TASK ITEM —
Copy word for word the stretch of entries that opens with the line containing "Do the same for the overhead" and closes with the line containing "3. crew member <box>309,285,334,319</box>", both of those lines included. Leave the pictures out of your copy.
··· AVAILABLE RECORDS ···
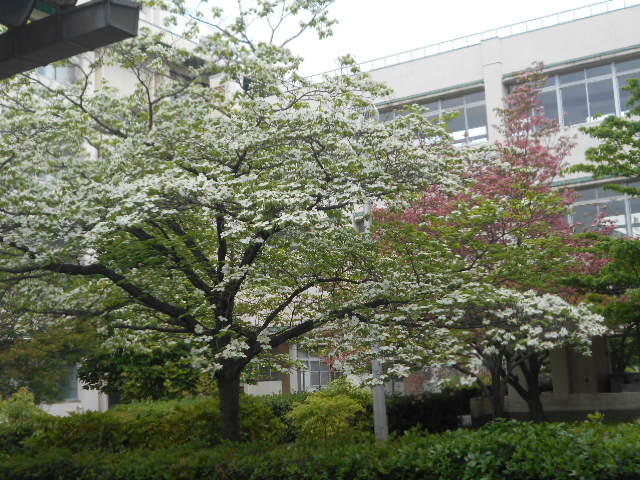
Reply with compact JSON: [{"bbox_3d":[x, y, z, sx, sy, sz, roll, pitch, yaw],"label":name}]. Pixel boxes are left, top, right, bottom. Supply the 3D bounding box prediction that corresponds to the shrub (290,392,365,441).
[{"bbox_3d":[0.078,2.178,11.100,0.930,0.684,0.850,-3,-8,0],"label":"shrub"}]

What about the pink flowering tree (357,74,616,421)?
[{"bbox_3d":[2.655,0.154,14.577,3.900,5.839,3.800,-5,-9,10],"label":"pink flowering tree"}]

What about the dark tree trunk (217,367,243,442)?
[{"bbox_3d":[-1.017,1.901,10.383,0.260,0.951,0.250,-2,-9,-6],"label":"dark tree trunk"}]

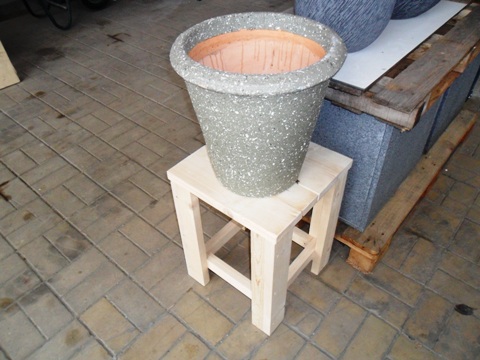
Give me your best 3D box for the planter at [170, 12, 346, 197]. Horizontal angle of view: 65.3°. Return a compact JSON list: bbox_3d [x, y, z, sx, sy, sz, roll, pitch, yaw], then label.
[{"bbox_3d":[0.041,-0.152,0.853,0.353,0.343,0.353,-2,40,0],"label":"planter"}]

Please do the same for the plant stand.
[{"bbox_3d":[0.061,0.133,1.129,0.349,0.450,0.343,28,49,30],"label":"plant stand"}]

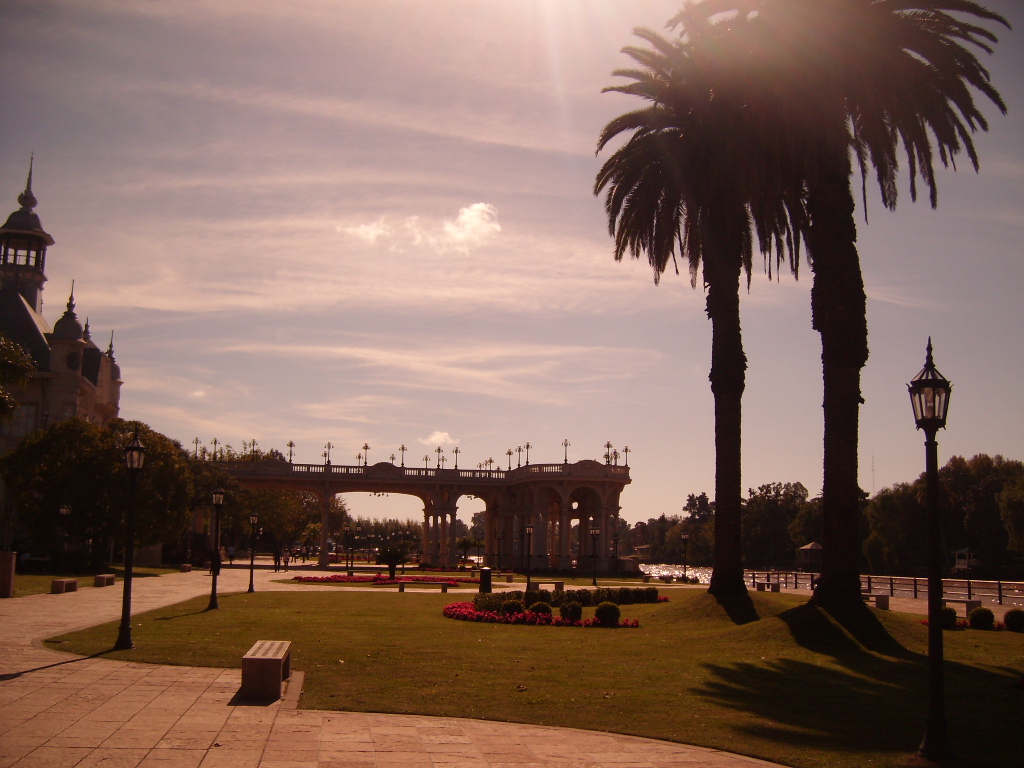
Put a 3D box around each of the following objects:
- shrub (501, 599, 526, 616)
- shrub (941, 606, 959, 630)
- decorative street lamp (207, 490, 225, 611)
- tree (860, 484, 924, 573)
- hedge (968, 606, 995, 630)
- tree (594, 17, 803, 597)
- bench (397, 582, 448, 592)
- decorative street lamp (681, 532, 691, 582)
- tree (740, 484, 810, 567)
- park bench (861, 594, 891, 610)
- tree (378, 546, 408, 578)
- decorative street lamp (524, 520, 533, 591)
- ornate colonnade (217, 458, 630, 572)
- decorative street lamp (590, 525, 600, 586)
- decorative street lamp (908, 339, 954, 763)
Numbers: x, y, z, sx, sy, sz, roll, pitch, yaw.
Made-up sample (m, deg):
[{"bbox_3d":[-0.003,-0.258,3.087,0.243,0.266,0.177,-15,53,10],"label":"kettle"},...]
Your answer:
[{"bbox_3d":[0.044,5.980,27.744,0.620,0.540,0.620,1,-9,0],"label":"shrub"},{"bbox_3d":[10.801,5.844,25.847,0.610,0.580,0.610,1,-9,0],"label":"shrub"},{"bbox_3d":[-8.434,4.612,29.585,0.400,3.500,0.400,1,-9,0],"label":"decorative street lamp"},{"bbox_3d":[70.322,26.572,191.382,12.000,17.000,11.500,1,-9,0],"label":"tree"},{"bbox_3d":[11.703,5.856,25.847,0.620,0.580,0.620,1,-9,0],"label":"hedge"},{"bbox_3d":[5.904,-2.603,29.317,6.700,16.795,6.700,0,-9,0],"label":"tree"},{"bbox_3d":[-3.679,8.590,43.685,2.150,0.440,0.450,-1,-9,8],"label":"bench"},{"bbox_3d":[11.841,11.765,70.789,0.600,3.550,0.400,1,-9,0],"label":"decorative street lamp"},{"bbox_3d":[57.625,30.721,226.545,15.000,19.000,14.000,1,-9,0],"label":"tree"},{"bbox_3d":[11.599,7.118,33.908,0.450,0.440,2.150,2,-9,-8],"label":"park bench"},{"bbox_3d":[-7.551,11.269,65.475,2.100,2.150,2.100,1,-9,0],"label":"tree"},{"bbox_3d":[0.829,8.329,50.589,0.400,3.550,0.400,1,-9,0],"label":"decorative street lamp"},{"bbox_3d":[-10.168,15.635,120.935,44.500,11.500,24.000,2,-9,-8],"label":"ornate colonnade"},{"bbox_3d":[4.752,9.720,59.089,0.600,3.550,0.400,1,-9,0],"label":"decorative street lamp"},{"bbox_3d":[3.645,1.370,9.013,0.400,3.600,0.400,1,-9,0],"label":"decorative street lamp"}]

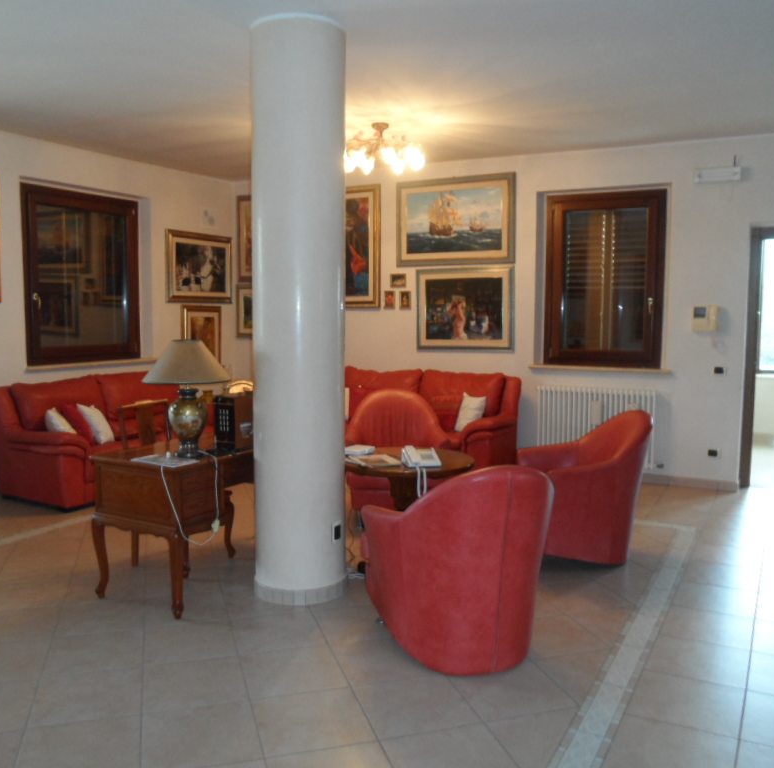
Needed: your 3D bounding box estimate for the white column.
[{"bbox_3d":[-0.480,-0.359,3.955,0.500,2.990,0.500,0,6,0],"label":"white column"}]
···
··· AVAILABLE RECORDS ···
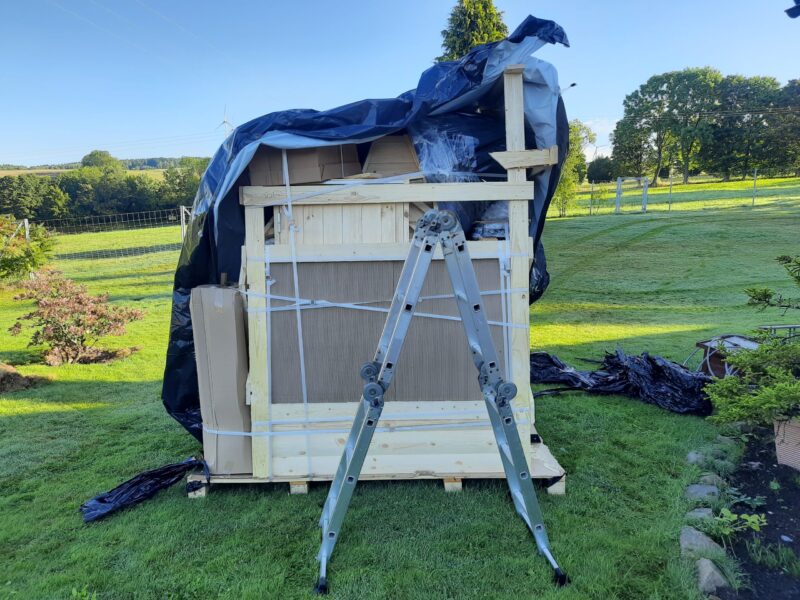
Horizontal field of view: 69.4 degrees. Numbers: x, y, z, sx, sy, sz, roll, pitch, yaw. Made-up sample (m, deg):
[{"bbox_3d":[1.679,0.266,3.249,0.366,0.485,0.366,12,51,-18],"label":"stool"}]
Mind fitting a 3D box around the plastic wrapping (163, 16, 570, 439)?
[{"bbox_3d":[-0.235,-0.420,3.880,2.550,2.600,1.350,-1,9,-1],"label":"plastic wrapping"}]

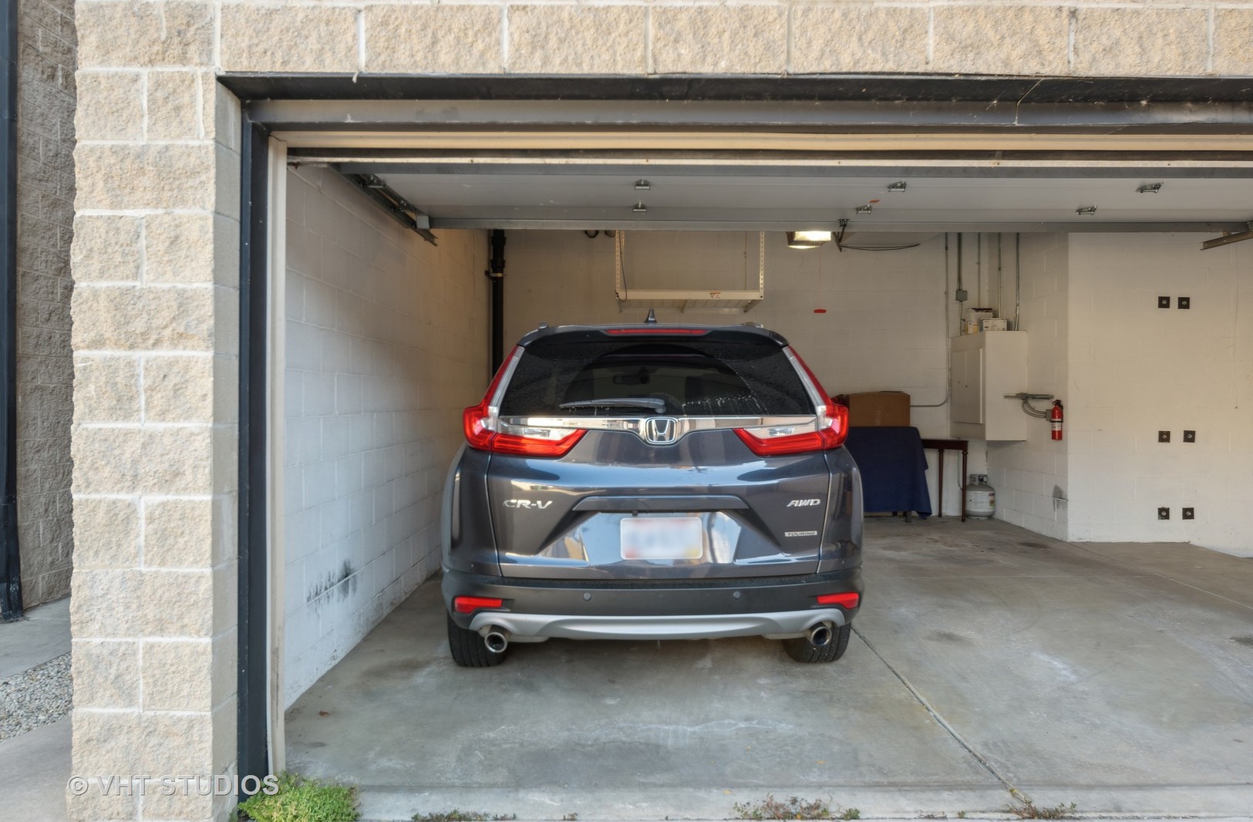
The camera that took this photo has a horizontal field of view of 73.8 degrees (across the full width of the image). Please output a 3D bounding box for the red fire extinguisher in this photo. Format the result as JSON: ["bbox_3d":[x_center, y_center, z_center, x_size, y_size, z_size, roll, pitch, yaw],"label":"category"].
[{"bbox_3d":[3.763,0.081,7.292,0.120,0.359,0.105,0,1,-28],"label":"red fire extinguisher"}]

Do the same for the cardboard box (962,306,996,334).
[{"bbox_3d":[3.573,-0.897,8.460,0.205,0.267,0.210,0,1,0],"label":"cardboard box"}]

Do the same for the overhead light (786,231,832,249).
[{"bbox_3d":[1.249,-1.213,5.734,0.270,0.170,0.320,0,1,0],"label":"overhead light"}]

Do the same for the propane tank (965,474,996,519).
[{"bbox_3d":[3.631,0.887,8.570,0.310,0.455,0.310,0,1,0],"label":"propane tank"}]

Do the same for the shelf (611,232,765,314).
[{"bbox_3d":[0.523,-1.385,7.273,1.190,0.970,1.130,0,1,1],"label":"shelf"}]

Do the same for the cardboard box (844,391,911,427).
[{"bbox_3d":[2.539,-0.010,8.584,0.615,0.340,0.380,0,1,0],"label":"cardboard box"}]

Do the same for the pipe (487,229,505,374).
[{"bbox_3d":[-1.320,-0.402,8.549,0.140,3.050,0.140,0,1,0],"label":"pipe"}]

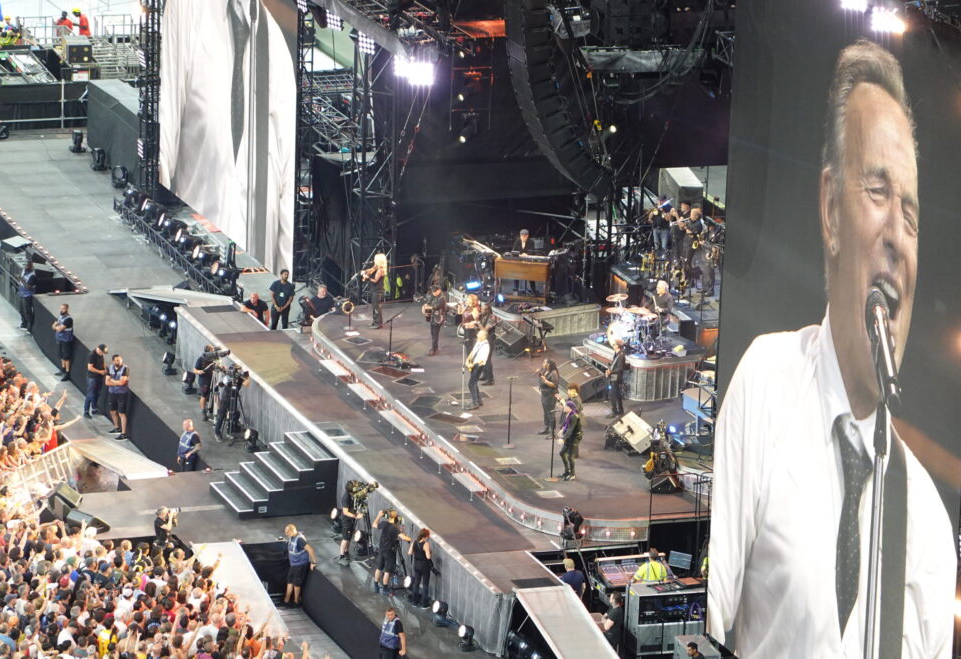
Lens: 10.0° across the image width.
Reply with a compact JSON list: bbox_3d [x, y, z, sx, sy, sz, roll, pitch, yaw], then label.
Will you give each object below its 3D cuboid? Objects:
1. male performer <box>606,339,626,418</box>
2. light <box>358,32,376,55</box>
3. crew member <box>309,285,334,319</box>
···
OUTPUT BELOW —
Do the same for the overhead light (786,231,832,249).
[{"bbox_3d":[1.249,-1.213,5.734,0.270,0.170,0.320,0,1,0],"label":"overhead light"}]

Do the same for the propane tank (965,474,996,519).
[{"bbox_3d":[3.631,0.887,8.570,0.310,0.455,0.310,0,1,0],"label":"propane tank"}]

Do the same for the shelf (611,232,765,314).
[{"bbox_3d":[0.523,-1.385,7.273,1.190,0.970,1.130,0,1,1],"label":"shelf"}]

Do the same for the cardboard box (844,391,911,427).
[{"bbox_3d":[2.539,-0.010,8.584,0.615,0.340,0.380,0,1,0],"label":"cardboard box"}]

Do the same for the pipe (487,229,505,374).
[{"bbox_3d":[-1.320,-0.402,8.549,0.140,3.050,0.140,0,1,0],"label":"pipe"}]

Lens: 10.0° across the image width.
Reply with a compact JSON list: bbox_3d [x, y, z, sx, sy, sz, roll, pitch, yaw], then label.
Will you give each object below its 3D cuboid? Objects:
1. male performer <box>606,339,626,418</box>
2. light <box>358,32,376,55</box>
3. crew member <box>309,285,334,319</box>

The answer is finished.